If the mayor were to ignore the group that represents over 2,000 police officers, he could face financial and political consequences. And four out of seven of the police commissioners are appointed by the mayor, so what he wants matters.
“I mean, commissioners who defy the mayor will end up losing their jobs on commissions, that's just how it is,” Redmond says.
Black Lives Matter Changes the Game
But Black Lives Matter didn’t exist back in 2011, when the Commission brought in former Chief Greg Suhr, an insider so inside the union called him their “native son.” Without police accountability groups like the Frisco 5 hunger strikers demanding his resignation, Suhr might still be in charge.
“It was the thousands and thousands of people in the streets following the mayor everywhere, demanding he fire the Chief,” Redmond said. “It was the lack of community faith in this department after the shootings of one after the other after the other of unarmed young people of color getting shot by the SFPD.”
Stepping Away from the Political Will
San Francisco Police Commissioner Joseph Marshall says regardless of who the next chief is, it’s policy, not personnel, that needs to be transformed.
“If the policies that govern the department don’t change, then it doesn’t matter. So for me, that’s always been the most important thing,” Marshall says.
Marshall says he wants what the community wants: a chief who can help reform the department. But some activists, like members of San Franciscans for Police Accountability, have demanded to see the names of the final three candidates, to peak inside the brains of the commissioners and see if the process has been rigged.

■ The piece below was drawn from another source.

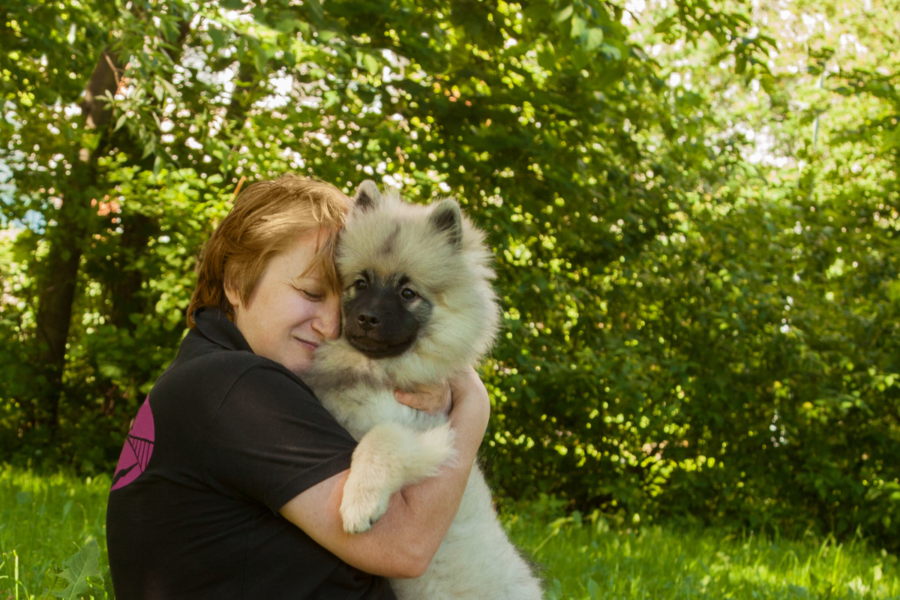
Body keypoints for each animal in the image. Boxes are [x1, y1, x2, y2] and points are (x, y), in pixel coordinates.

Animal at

“Nobody’s rigged anything,” Marshall says. “It’s not rigged.”
Marshall says he wants to make his decision in a quiet room, away from all the voices -- like the union and the political powerhouses.

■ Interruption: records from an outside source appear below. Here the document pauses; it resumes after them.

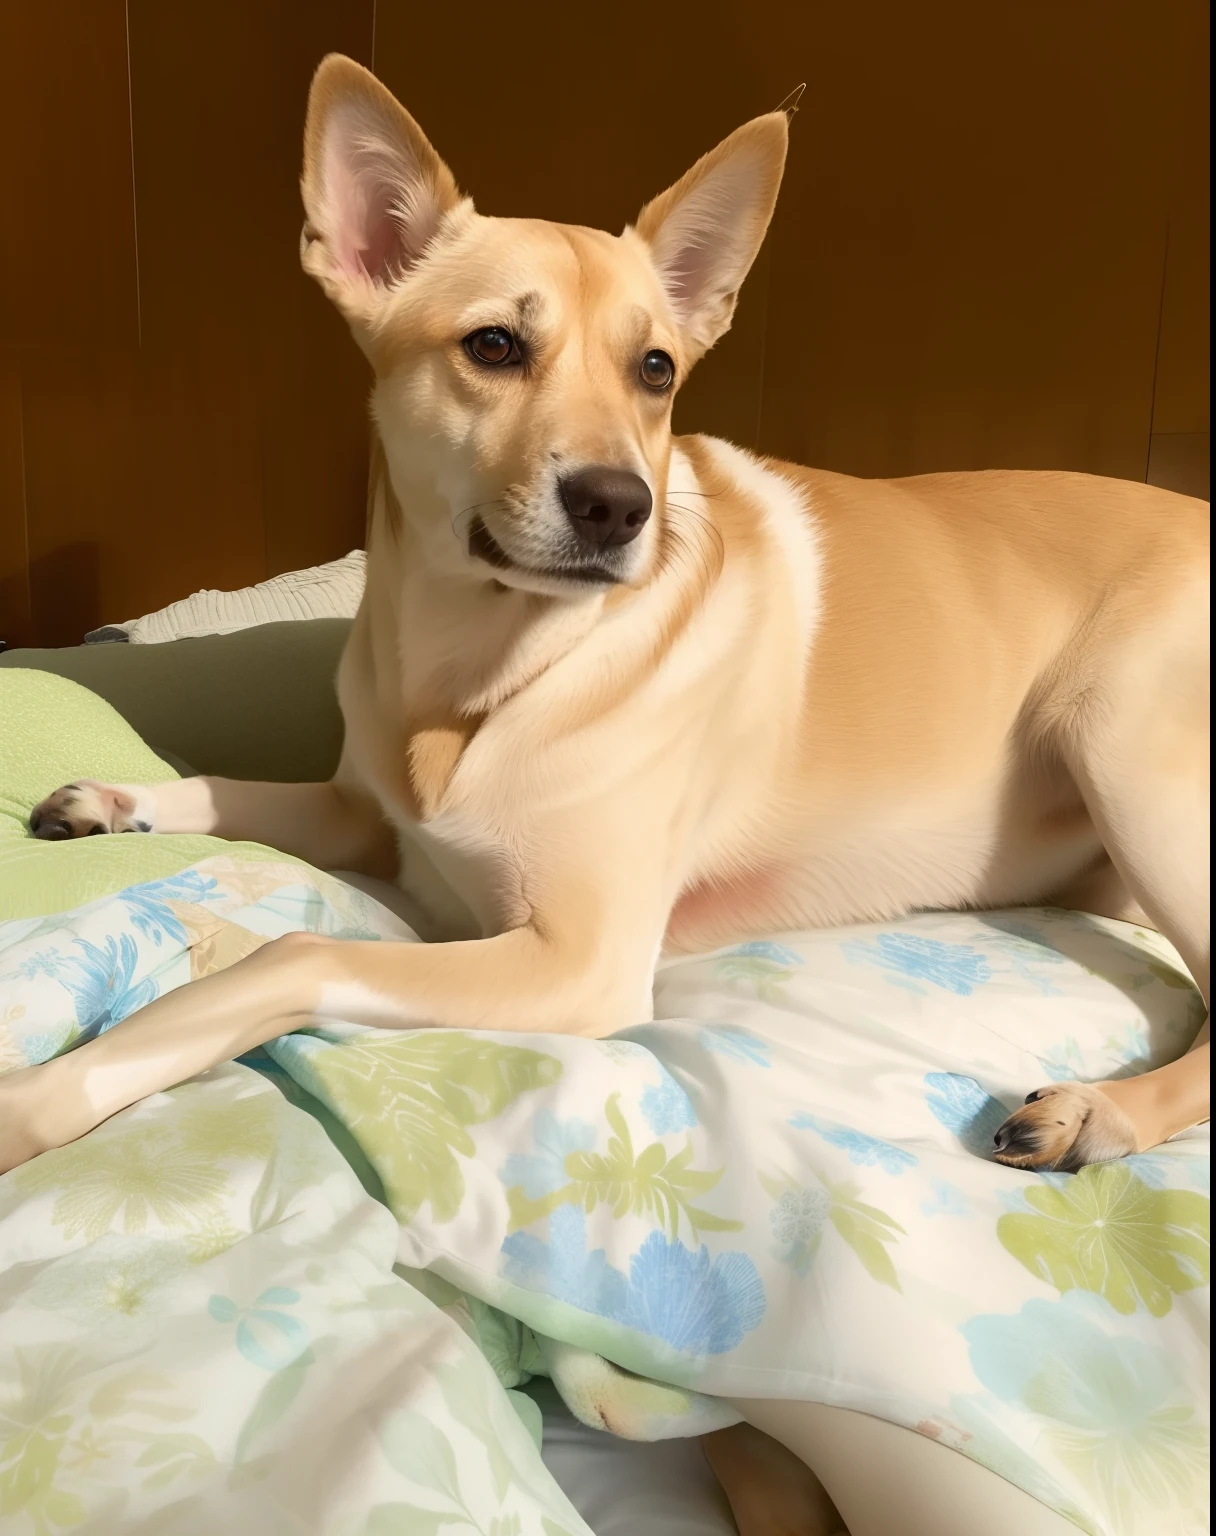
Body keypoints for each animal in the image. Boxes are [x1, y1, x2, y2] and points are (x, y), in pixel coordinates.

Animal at [4, 48, 1209, 1523]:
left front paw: (37, 1103)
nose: (618, 506)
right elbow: (239, 783)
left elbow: (286, 958)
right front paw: (115, 801)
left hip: (1126, 740)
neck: (473, 671)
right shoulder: (365, 812)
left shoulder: (574, 962)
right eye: (493, 346)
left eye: (655, 370)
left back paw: (1100, 1112)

“I don’t want it to turn into a popularity process, I don’t want it to be a political thing, no one’s going to call me and lobby for anybody, because I’m not into that,” Marshall says. “That’s not above board, I don’t want no special interest, and personally I don’t think that would be good for the mayor either.”

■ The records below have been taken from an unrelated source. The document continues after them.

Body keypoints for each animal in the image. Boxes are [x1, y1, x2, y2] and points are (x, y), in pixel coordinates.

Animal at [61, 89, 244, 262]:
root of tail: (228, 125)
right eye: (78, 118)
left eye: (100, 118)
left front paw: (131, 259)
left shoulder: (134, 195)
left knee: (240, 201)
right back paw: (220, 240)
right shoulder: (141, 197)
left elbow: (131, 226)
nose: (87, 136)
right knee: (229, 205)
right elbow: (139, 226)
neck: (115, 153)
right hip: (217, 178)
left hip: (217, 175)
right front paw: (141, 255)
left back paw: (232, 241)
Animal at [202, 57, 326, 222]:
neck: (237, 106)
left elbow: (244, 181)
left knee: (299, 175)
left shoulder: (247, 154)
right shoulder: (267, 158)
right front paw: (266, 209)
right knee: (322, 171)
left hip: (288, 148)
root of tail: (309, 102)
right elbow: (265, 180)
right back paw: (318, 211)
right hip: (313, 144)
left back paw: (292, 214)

But when he helps pick the final three candidates the commission will forward to the mayor, he wants to be away from the voices of the community, too.
“Look, we've had commission meetings that have been shut down because people say they want to be involved in this, they want to be involved, what's the real community, the fake community, we represent this, they represent that...no, no, no, no,” he says. “Everybody has an opinion about everything, put it in the hands of the commission. For me. I don't want that filtering into that room.”
Political Heavyweights Enter the Ring
But some voices are harder to filter out than others. Chinatown political powerhouse Rose Pak has thrown her weight behind San Francisco Deputy Chief Garret Tom. Officers for Justice, an organization representing African American and other non-white officers, sent a list of suggestions to the Police Commission. It included insiders like Toney Chaplin and big name reformers from the outside, like former Philadelphia Chief Charles Ramsey. And police union president Martin Halloran is featured in a new radio ad, in which he calls Chief Toney Chaplin “the right leader at the right time.”
Two Promises
Back at the meeting room, community members are trying to get their voices into the mix. Commissioner Thomas Mazzucco swears he’s listening.
“You will play a role in our decision. I give you my promise, my word,” he says.
And in return, community activists promise the commissioners that they aren’t going anywhere, either. With that, the meeting is over. The application period has closed. In the next few months, the commissioners will forward three names to the mayor. There’s no firm timeline, but a new chief could be in place by January 2017.